___ Provided material

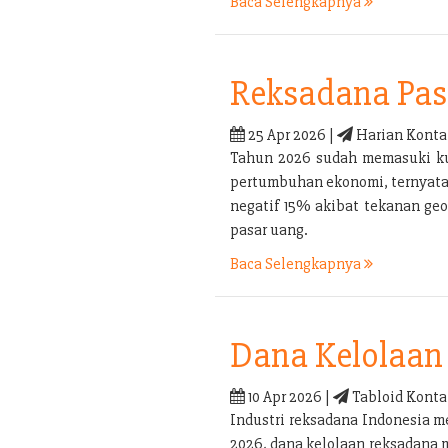
Baca Selengkapnya
Reksadana Pas
25 Apr 2026 |
Harian Konta
Tahun 2026 sudah memasuki kua
pertumbuhan ekonomi, ternyata b
negatif 15% akibat tekanan geo
pasar uang.
Baca Selengkapnya
Dana Kelolaan 
10 Apr 2026 |
Tabloid Konta
Industri reksadana Indonesia m
2026, dana kelolaan reksadana 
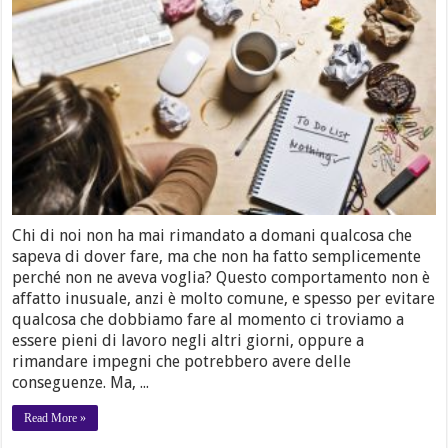
Chi di noi non ha mai rimandato a domani qualcosa che
sapeva di dover fare, ma che non ha fatto semplicemente
perché non ne aveva voglia? Questo comportamento non è
affatto inusuale, anzi è molto comune, e spesso per evitare
qualcosa che dobbiamo fare al momento ci troviamo a
essere pieni di lavoro negli altri giorni, oppure a
rimandare impegni che potrebbero avere delle
conseguenze. Ma, ...
Read More »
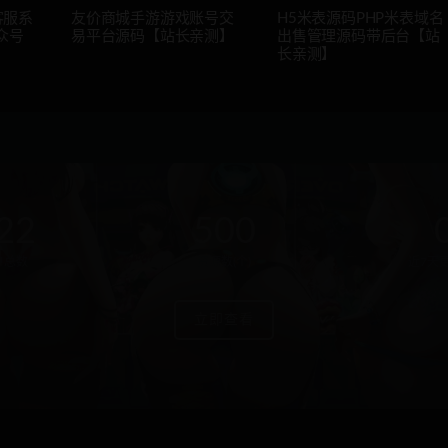
客服系
友价商城手游游戏账号交
H5米表源码PHP米表域名
众号
易平台源码【站长亲测】
出售管理源码带后台【站
长亲测】
22
500
户总数
资源数(个)
近7天更
立即查看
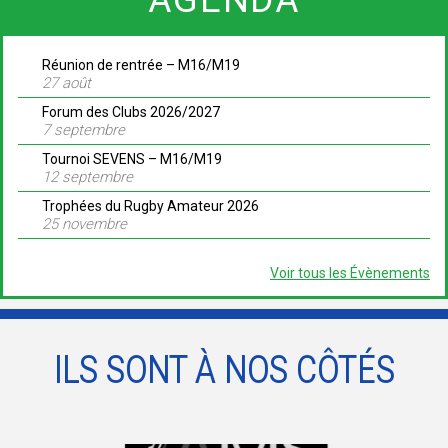
Réunion de rentrée – M16/M19
27 août
Forum des Clubs 2026/2027
7 septembre
Tournoi SEVENS – M16/M19
12 septembre
Trophées du Rugby Amateur 2026
25 novembre
Voir tous les Évènements
ILS SONT À NOS CÔTÉS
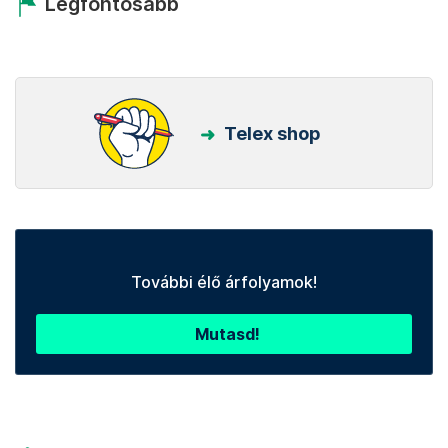
Legfontosabb
Telex shop
További élő árfolyamok!
Mutasd!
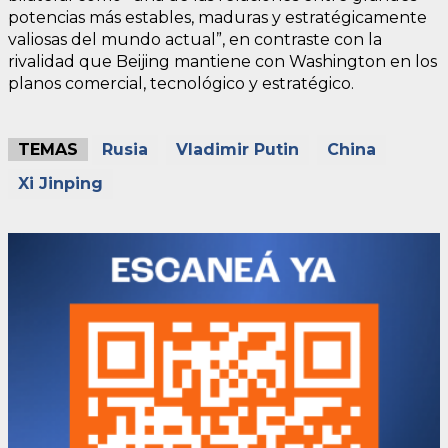
potencias más estables, maduras y estratégicamente
valiosas del mundo actual”, en contraste con la
rivalidad que Beijing mantiene con Washington en los
planos comercial, tecnológico y estratégico.
TEMAS
Rusia
Vladimir Putin
China
Xi Jinping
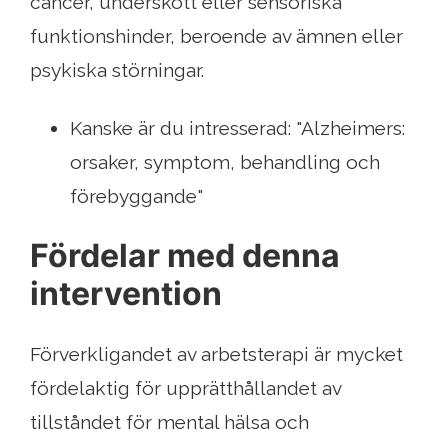
cancer, underskott eller sensoriska
funktionshinder, beroende av ämnen eller
psykiska störningar.
Kanske är du intresserad: "Alzheimers:
orsaker, symptom, behandling och
förebyggande"
Fördelar med denna
intervention
Förverkligandet av arbetsterapi är mycket
fördelaktig för upprätthållandet av
tillståndet för mental hälsa och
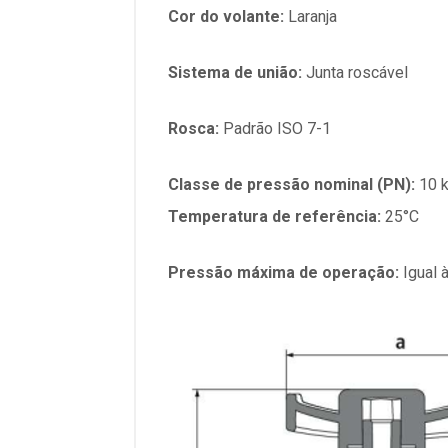
Cor do volante:
Laranja
Sistema de união:
Junta roscável
Rosca:
Padrão ISO 7-1
Classe de pressão nominal (PN):
10 
Temperatura de referência:
25°C
Pressão máxima de operação:
Igual 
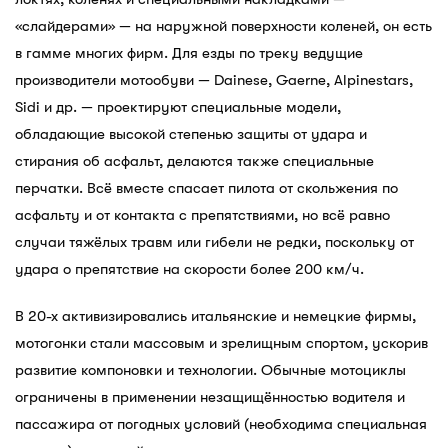
«слайдерами» — на наружной поверхности коленей, он есть
в гамме многих фирм. Для езды по треку ведущие
производители мотообуви — Dainese, Gaerne, Alpinestars,
Sidi и др. — проектируют специальные модели,
обладающие высокой степенью защиты от удара и
стирания об асфальт, делаются также специальные
перчатки. Всё вместе спасает пилота от скольжения по
асфальту и от контакта с препятствиями, но всё равно
случаи тяжёлых травм или гибели не редки, поскольку от
удара о препятствие на скорости более 200 км/ч.
В 20-х активизировались итальянские и немецкие фирмы,
мотогонки стали массовым и зрелищным спортом, ускорив
развитие компоновки и технологии. Обычные мотоциклы
ограничены в применении незащищённостью водителя и
пассажира от погодных условий (необходима специальная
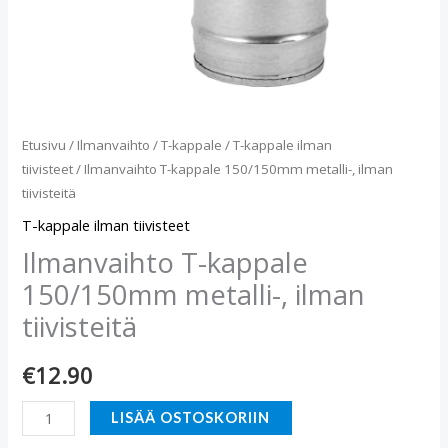
Etusivu
/
Ilmanvaihto
/
T-kappale
/
T-kappale ilman
tiivisteet
/ Ilmanvaihto T-kappale 150/150mm metalli-, ilman
tiivisteitä
T-kappale ilman tiivisteet
Ilmanvaihto T-kappale
150/150mm metalli-, ilman
tiivisteitä
€
12.90
LISÄÄ OSTOSKORIIN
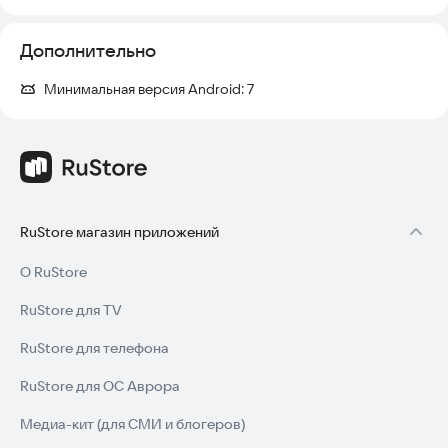
Дополнительно
Минимальная версия Android:
7
RuStore магазин приложений
О RuStore
RuStore для TV
RuStore для телефона
RuStore для ОС Аврора
Медиа-кит (для СМИ и блогеров)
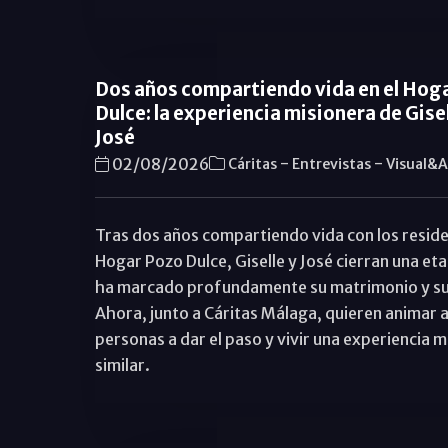
Dos años compartiendo vida en el Hog
Dulce: la experiencia misionera de Gisel
José
-
-
02/08/2026
Cáritas
Entrevistas
Visual&A
Tras dos años compartiendo vida con los reside
Hogar Pozo Dulce, Giselle y José cierran una et
ha marcado profundamente su matrimonio y su
Ahora, junto a Cáritas Málaga, quieren animar a
personas a dar el paso y vivir una experiencia m
similar.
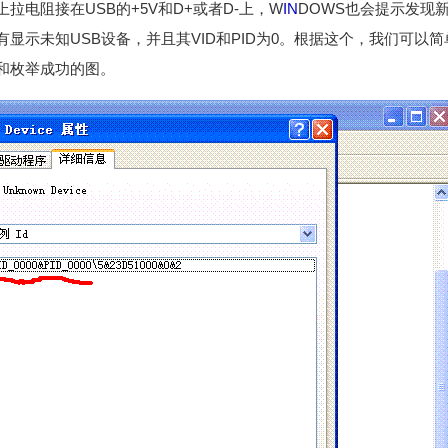
拉电阻接在USB的+5V和D+或者D-上，W
IN
DOWS也会提示发现
显示未知USB设备，并且其VID和PID为0。根据这个，我们可以
和枚举成功的图。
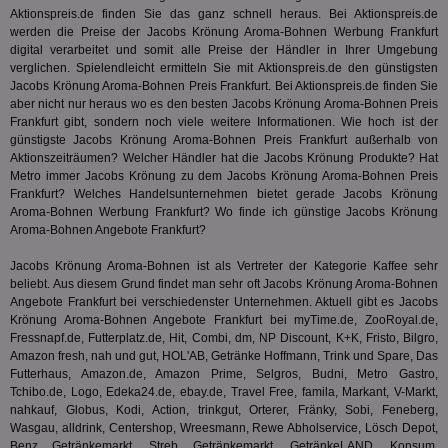
Nut
Aktionspreis.de finden Sie das ganz schnell heraus. Bei Aktionspreis.de
Int
Web
werden die Preise der Jacobs Krönung Aroma-Bohnen Werbung Frankfurt
ab,
digital verarbeitet und somit alle Preise der Händler in Ihrer Umgebung
Wer
verglichen. Spielendleicht ermitteln Sie mit Aktionspreis.de den günstigsten
dem
Jacobs Krönung Aroma-Bohnen Preis Frankfurt. Bei Aktionspreis.de finden Sie
Prä
lie
aber nicht nur heraus wo es den besten Jacobs Krönung Aroma-Bohnen Preis
Frankfurt gibt, sondern noch viele weitere Informationen. Wie hoch ist der
3pi
3 Monate
Leg
ID5 Technology Ltd
günstigste Jacobs Krönung Aroma-Bohnen Preis Frankfurt außerhalb von
den
.id5-sync.com
Aktionszeiträumen? Welcher Händler hat die Jacobs Krönung Produkte? Hat
We
Dri
Metro
immer Jacobs Krönung zu dem Jacobs Krönung Aroma-Bohnen Preis
Bes
Frankfurt? Welches Handelsunternehmen bietet gerade Jacobs Krönung
We
Aroma-Bohnen Werbung Frankfurt? Wo finde ich günstige Jacobs Krönung
kön
Ser
Aroma-Bohnen Angebote Frankfurt?
Hub
ber
Jacobs Krönung Aroma-Bohnen ist als Vertreter der Kategorie
Kaffee
sehr
Wer
beliebt. Aus diesem Grund findet man sehr oft Jacobs Krönung Aroma-Bohnen
ge
Angebote Frankfurt bei verschiedenster Unternehmen. Aktuell gibt es Jacobs
PugT
1 Monat
Reg
PubMatic Inc.
Krönung Aroma-Bohnen Angebote Frankfurt bei myTime.de, ZooRoyal.de,
ID,
.pubmatic.com
Fressnapf.de, Futterplatz.de, Hit, Combi, dm, NP Discount, K+K, Fristo, Bilgro,
Ben
wi
Amazon fresh, nah und gut, HOL'AB, Getränke Hoffmann, Trink und Spare, Das
Bes
Futterhaus, Amazon.de, Amazon Prime, Selgros, Budni, Metro Gastro,
ide
Tchibo.de, Logo, Edeka24.de, ebay.de, Travel Free, famila, Markant, V-Markt,
We
nahkauf, Globus, Kodi, Action, trinkgut, Orterer, Fränky, Sobi, Feneberg,
ver
ver
Wasgau, alldrink, Centershop, Wreesmann, Rewe Abholservice, Lösch Depot,
Anz
Benz Getränkemarkt, Streb Getränkemarkt, GetränkeLAND, Konsum,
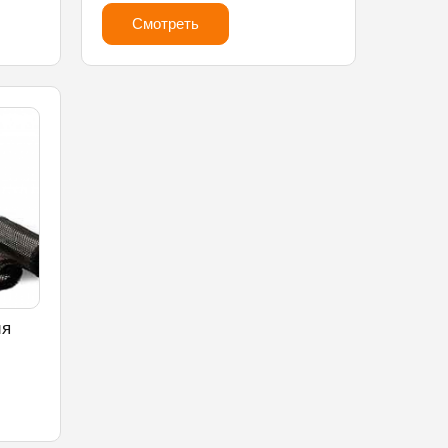
Смотреть
ия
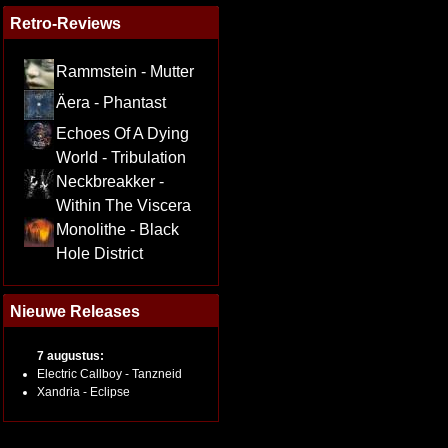
Retro-Reviews
Rammstein - Mutter
Äera - Phantast
Echoes Of A Dying
World - Tribulation
Neckbreakker -
Within The Viscera
Monolithe - Black
Hole District
Nieuwe Releases
7 augustus:
Electric Callboy - Tanzneid
Xandria - Eclipse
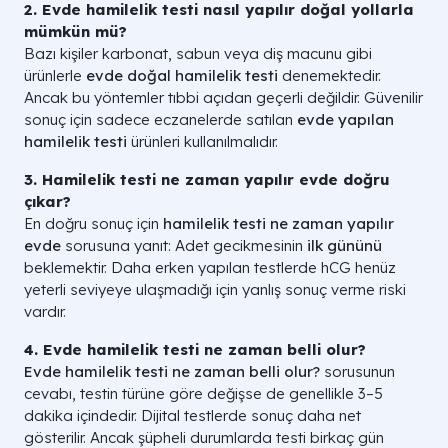
2. Evde hamilelik testi nasıl yapılır doğal yollarla
mümkün mü?
Bazı kişiler karbonat, sabun veya diş macunu gibi
ürünlerle
evde doğal hamilelik testi
denemektedir.
Ancak bu yöntemler tıbbi açıdan geçerli değildir. Güvenilir
sonuç için sadece eczanelerde satılan
evde yapılan
hamilelik testi
ürünleri kullanılmalıdır.
3. Hamilelik testi ne zaman yapılır evde doğru
çıkar?
En doğru sonuç için
hamilelik testi ne zaman yapılır
evde
sorusuna yanıt: Adet gecikmesinin
ilk gününü
beklemektir. Daha erken yapılan testlerde hCG henüz
yeterli seviyeye ulaşmadığı için yanlış sonuç verme riski
vardır.
4. Evde hamilelik testi ne zaman belli olur?
Evde hamilelik testi ne zaman belli olur?
sorusunun
cevabı, testin türüne göre değişse de genellikle 3–5
dakika içindedir. Dijital testlerde sonuç daha net
gösterilir. Ancak şüpheli durumlarda testi birkaç gün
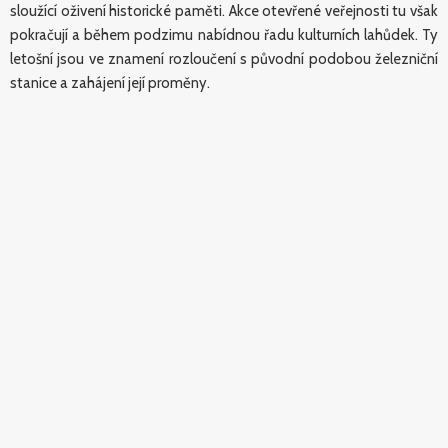
sloužící oživení historické paměti. Akce otevřené veřejnosti tu však
pokračují a během podzimu nabídnou řadu kulturních lahůdek. Ty
letošní jsou ve znamení rozloučení s původní podobou železniční
stanice a zahájení její proměny.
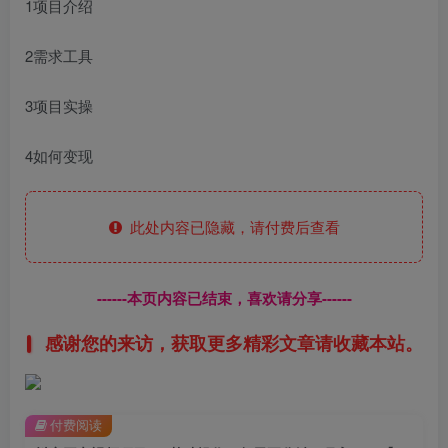
1项目介绍
2需求工具
3项目实操
4如何变现
此处内容已隐藏，请付费后查看
------本页内容已结束，喜欢请分享------
感谢您的来访，获取更多精彩文章请收藏本站。
付费阅读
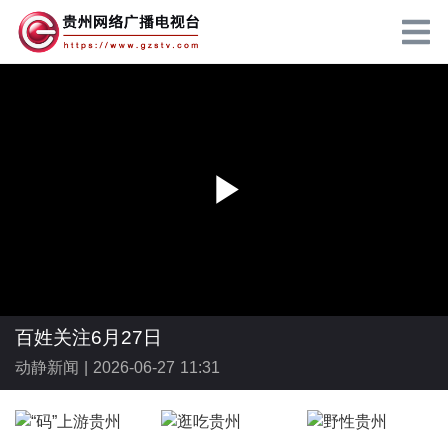
P
l
百姓关注6月27日
动静新闻 |
2026-06-27 11:31
a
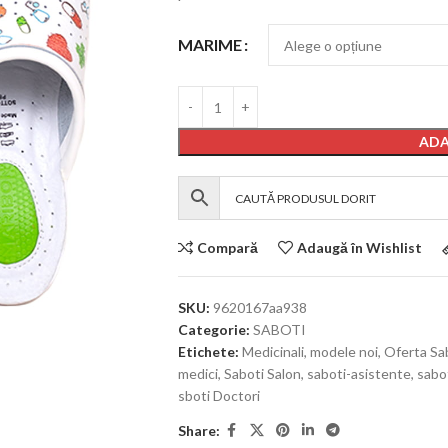
MARIME
ADA
Compară
Adaugă în Wishlist
SKU:
9620167aa938
Categorie:
SABOTI
Etichete:
Medicinali
,
modele noi
,
Oferta Sa
medici
,
Saboti Salon
,
saboti-asistente
,
sabo
sboti Doctori
Share:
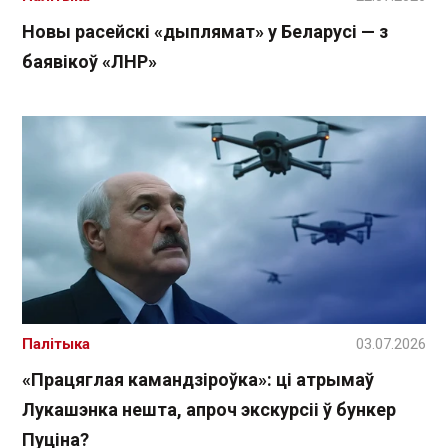
Новы расейскі «дыплямат» у Беларусі — з
баявікоў «ЛНР»
Палітыка
03.07.2026
«Працяглая камандзіроўка»: ці атрымаў
Лукашэнка нешта, апроч экскурсіі ў бункер
Пуціна?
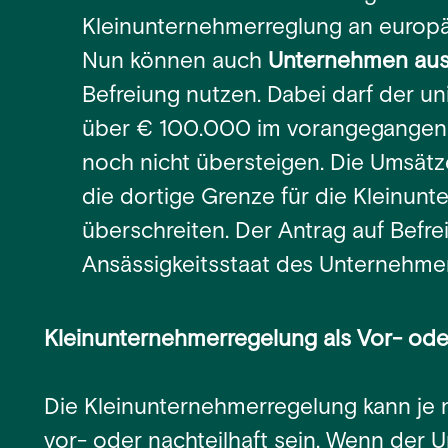
Kleinunternehmerreglung an europä
Nun können auch
Unternehmen aus
Befreiung nutzen. Dabei darf der u
über € 100.000 im vorangegangene
noch nicht übersteigen. Die Umsätze
die dortige Grenze für die Kleinun
überschreiten. Der Antrag auf Befr
Ansässigkeitsstaat des Unternehmen
Kleinunternehmerregelung als Vor- ode
Die Kleinunternehmerregelung kann je
vor- oder nachteilhaft sein. Wenn der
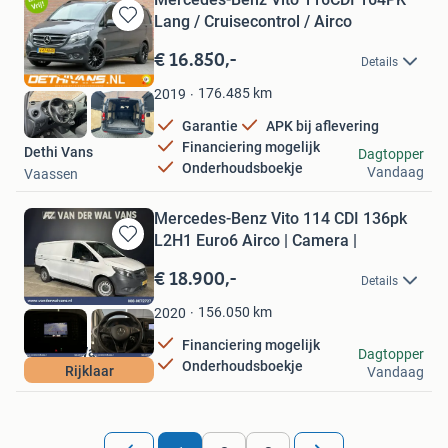
Lang / Cruisecontrol / Airco
Bewaren
in
€ 16.850,-
Details
Mijn
Favorieten
176.485
km
2019
Garantie
APK bij aflevering
Financiering mogelijk
Dethi Vans
Dagtopper
Onderhoudsboekje
Vandaag
Vaassen
Mercedes-Benz Vito 114 CDI 136pk
L2H1 Euro6 Airco | Camera |
Bewaren
in
€ 18.900,-
Details
Mijn
Favorieten
156.050
km
2020
Financiering mogelijk
Van der Wal Vans
Dagtopper
Onderhoudsboekje
Rijklaar
Vandaag
Langerak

______

To do
Rewrite the lines of the material starting at the line that contains "Kleinunternehmerreglung an europä" and ending at the last line, swapping every "Bewaren" for "Opslaan" and changing nothing else. Leave the pictures out of your answer.

Written answer
Kleinunternehmerreglung an europä
Nun können auch
Unternehmen aus
Befreiung nutzen. Dabei darf der u
über € 100.000 im vorangegangene
noch nicht übersteigen. Die Umsätze
die dortige Grenze für die Kleinun
überschreiten. Der Antrag auf Befr
Ansässigkeitsstaat des Unternehmen
Kleinunternehmerregelung als Vor- ode
Die Kleinunternehmerregelung kann je
vor- oder nachteilhaft sein. Wenn der
Lang / Cruisecontrol / Airco
Opslaan
in
€ 16.850,-
Details
Mijn
Favorieten
176.485
km
2019
Garantie
APK bij aflevering
Financiering mogelijk
Dethi Vans
Dagtopper
Onderhoudsboekje
Vandaag
Vaassen
Mercedes-Benz Vito 114 CDI 136pk
L2H1 Euro6 Airco | Camera |
Opslaan
in
€ 18.900,-
Details
Mijn
Favorieten
156.050
km
2020
Financiering mogelijk
Van der Wal Vans
Dagtopper
Onderhoudsboekje
Rijklaar
Vandaag
Langerak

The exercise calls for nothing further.